Triodos charges £3 a month for its current account, a move that is slightly against the grain of the multitude of the UK’s ‘free’ banking accounts.

“The UK really is an anomaly in the world and in Europe in terms of our model of so-called free banking. We really sat back and saw an opportunity to do something different,” Davies explains.

“There is no such thing as free banking. We all know that the banks make £1.2bn in revenue from fees and charges often related to unarranged overdrafts and hidden penalty fees. The notion that it is free is a myth in our opinion because someone is always paying and the minority of people are absolutely subsidising free banking for a lot of people.

“We could have carried on with the fee structure, but we didn’t think that was right. We took a different approach and decided to charge a flat monthly fee to everybody to contribute in part to the day-to-day running and provision of the account.

“On the flipside, we’re not going to be taking the high and hidden charges that other banks may take. We’ll have a competitive arranged overdraft rate. Any payments over an arranged overdraft would be returned or declined, but we will make sure that the customer is aware when coming up to limits.”

Getting the message out

The problem with a new bank or current account in the market is making the public aware of the offering. With big banks having the history and the marketing budget that escapes newer entrants, how can anyone hope to compete?

Unity Trust launched a new website in April 2017 in an attempt to make it quicker and easier for engagement.

This was followed by six digital sheet adverts in train stations across the UK, as well as radio and print adverts.

Triodos recognises the struggle, but it making attempts to gain a bit of attention past its current 50,000 customers in the UK.

“We’ve had that problem for a while now,” Davies adds. “We’ve been growing sustainably and we have a wide range of ways of getting our message out.

“Interestingly, I think we’re quite a rare example of a bank of which our customers are very fond because of the nature of what we’re doing and that we’re facilitating positive change. When they know about us, they think it’s a great idea. The challenge we have is quite different from a lot of the banks in that it’s a positive message that we need to get out rather than being known but not likes. It’s a distinct marketing challenge and one that we’ve been dealing with for a while now.

“We’ve had the initial launch and were pleased with the coverage. We have a lot of engagement on social media, maybe unusually for a bank. We have a huge amount of social media engagement with customers and non-customers, possibly due to our stories.”

Future of ethical banking: what’s the goal?

Davies claims that Triodos’ target is to double its customer number in the UK within a couple of years. If the demand is higher, then the situation will be evaluated for sustainable growth.

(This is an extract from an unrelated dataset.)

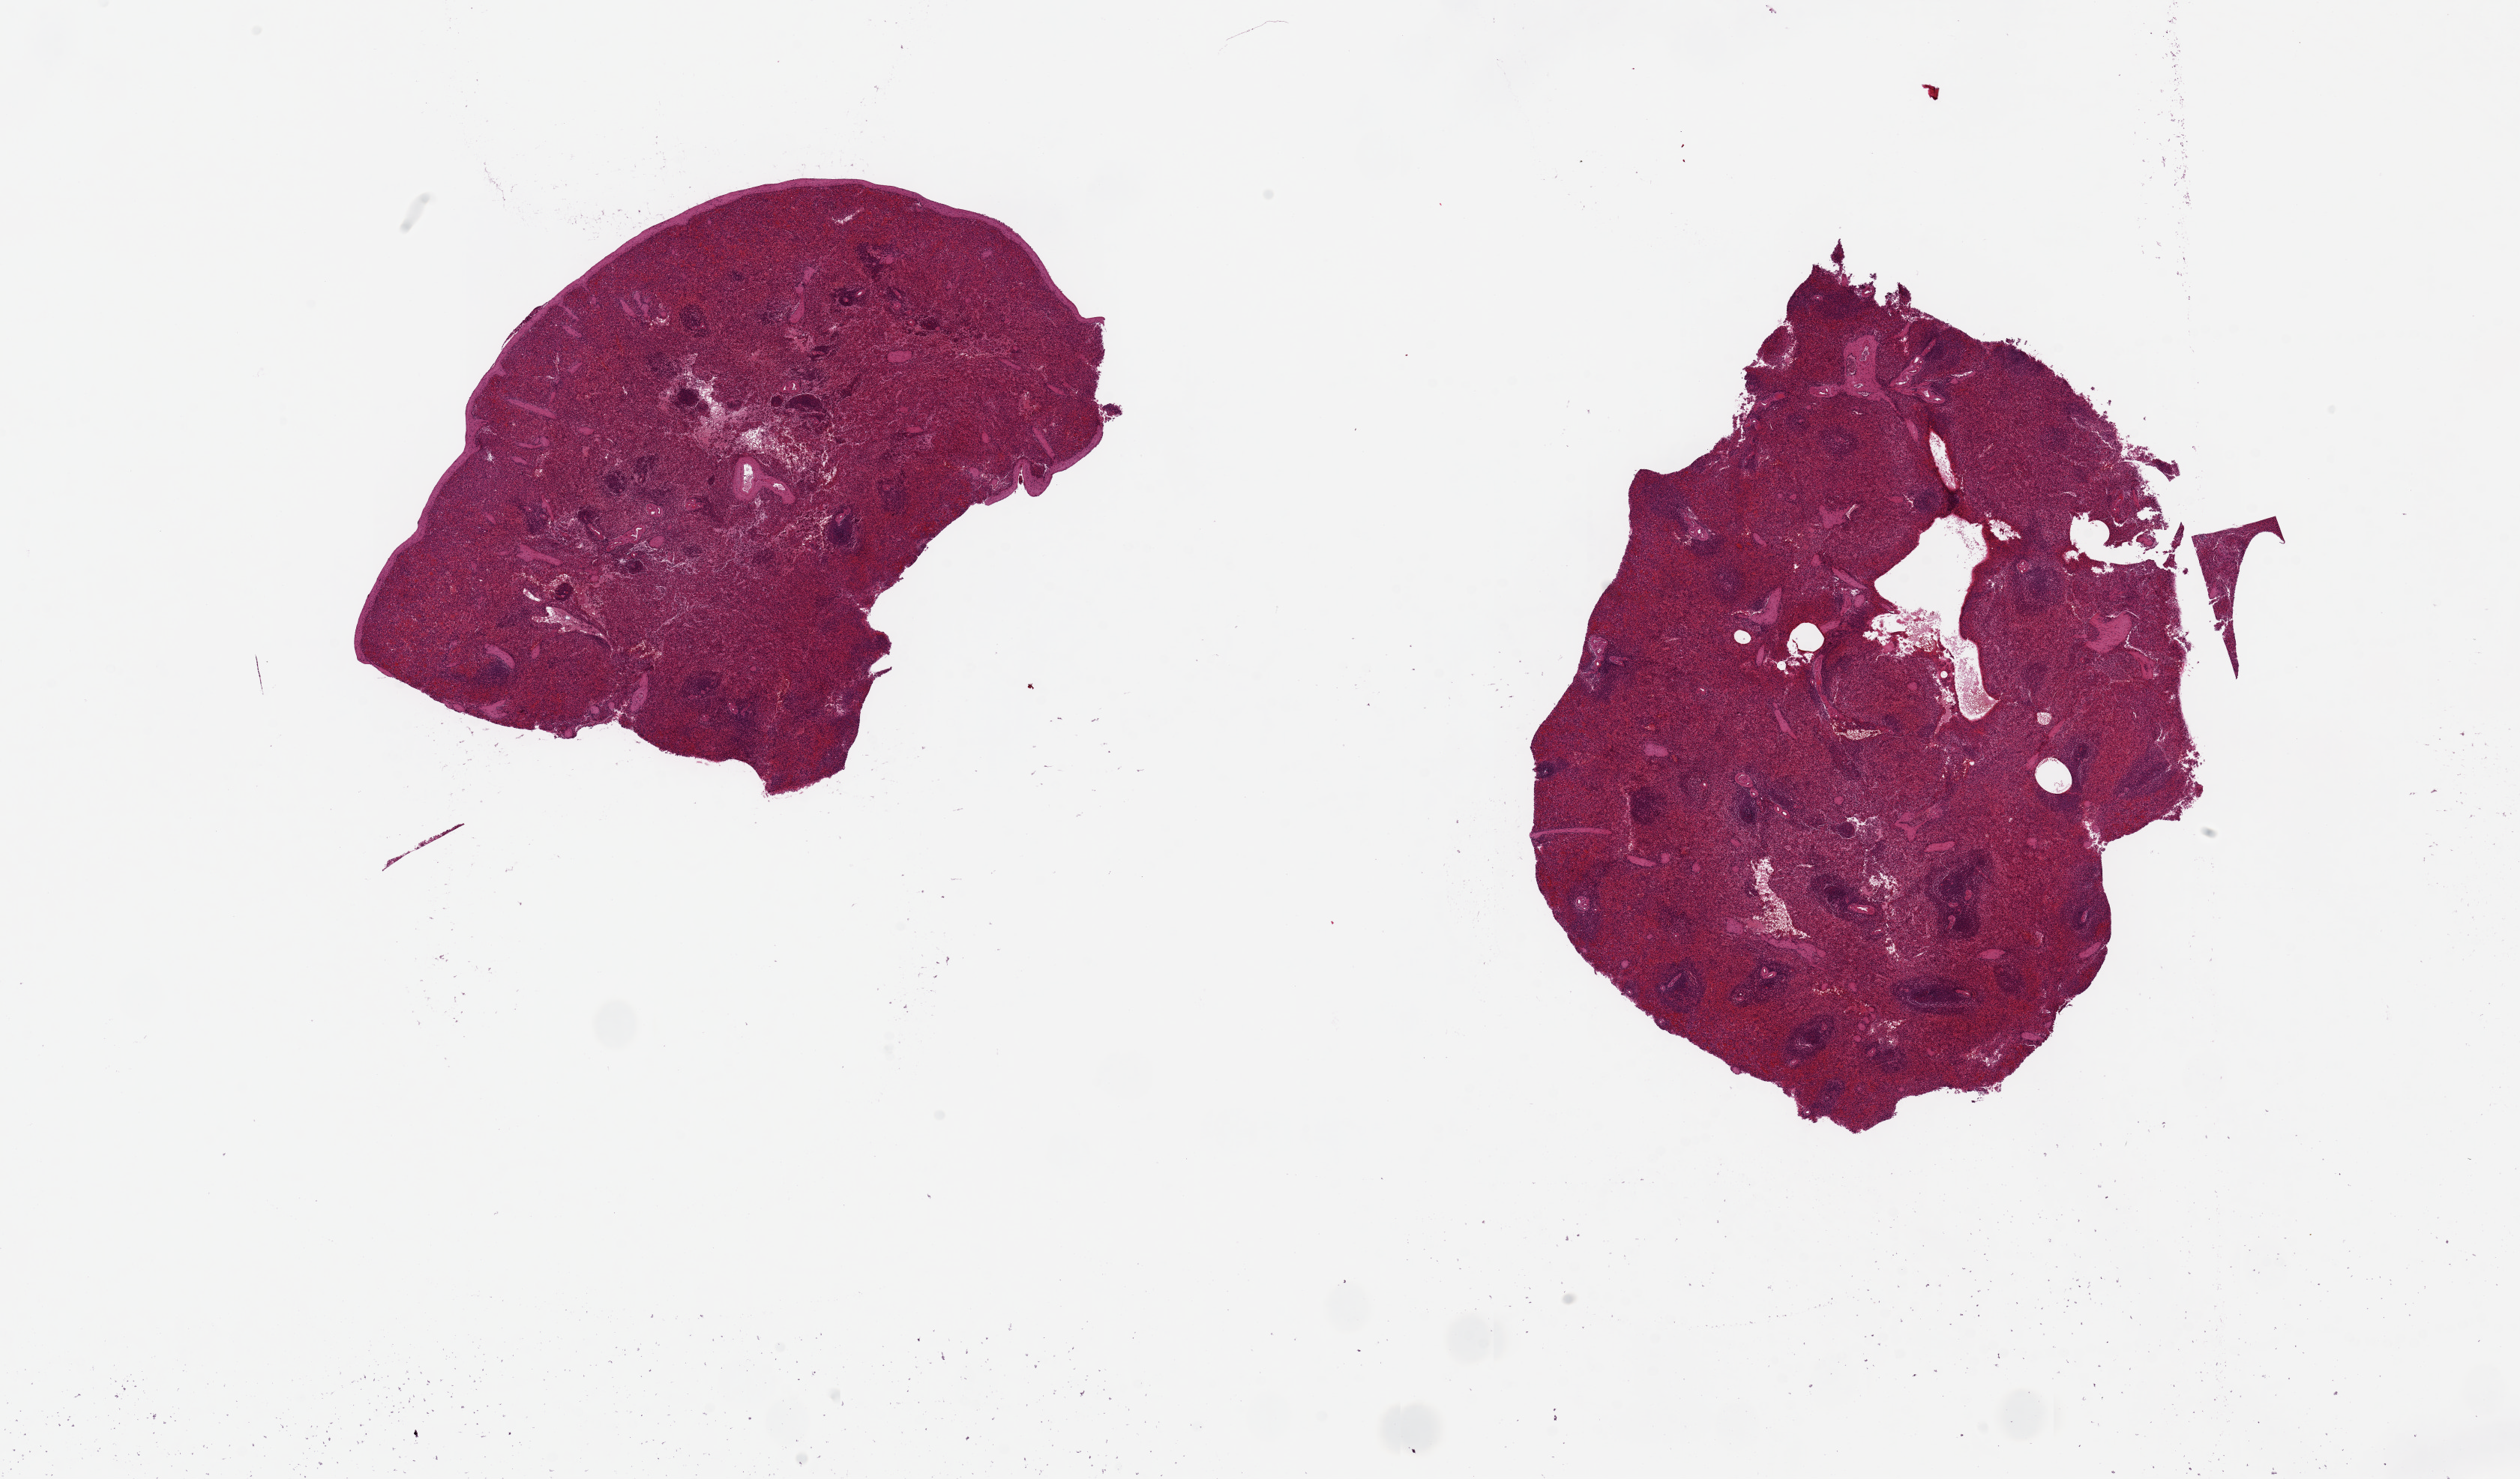
Digitized haematoxylin and eosin-stained section, a low-resolution overview of the entire scanned area, about 26.6 x 15.6 mm, PAXgene-fixed, paraffin-embedded tissue, sampled site (target tissue): spleen, tissue donor sample.
Review note (as recorded): 2 pieces, 8x7 & 7x6mm; hemorrhages & fractures (traumatic?); moderately congested.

He says: “It’s fair to say, by any banks’ standards, doubling a bank’s numbers in a couple of years is quite an ambitious target.”

Bringing it back to Co-operative Bank, how can Triodos succeed where, arguably, Co-op failed? How will this offering be any different?

Davies concludes: “The main difference between us and Co-op, which has done some really good work with bringing in that voice in high street banking, is that their focus is on negative screening. We take that a step further and only lend to people making a positive impact. It can’t be neutral.

“I think we need different banks and different bankers. Financial services have really lost their way in the last 10-20 years. I suppose part of our message is to really think about the role of money. The notion that banks are big untouchable organisation that cannot be changed is something that I do not believe.”

A strong message, but it remains to be seen whether the customers believe it as well.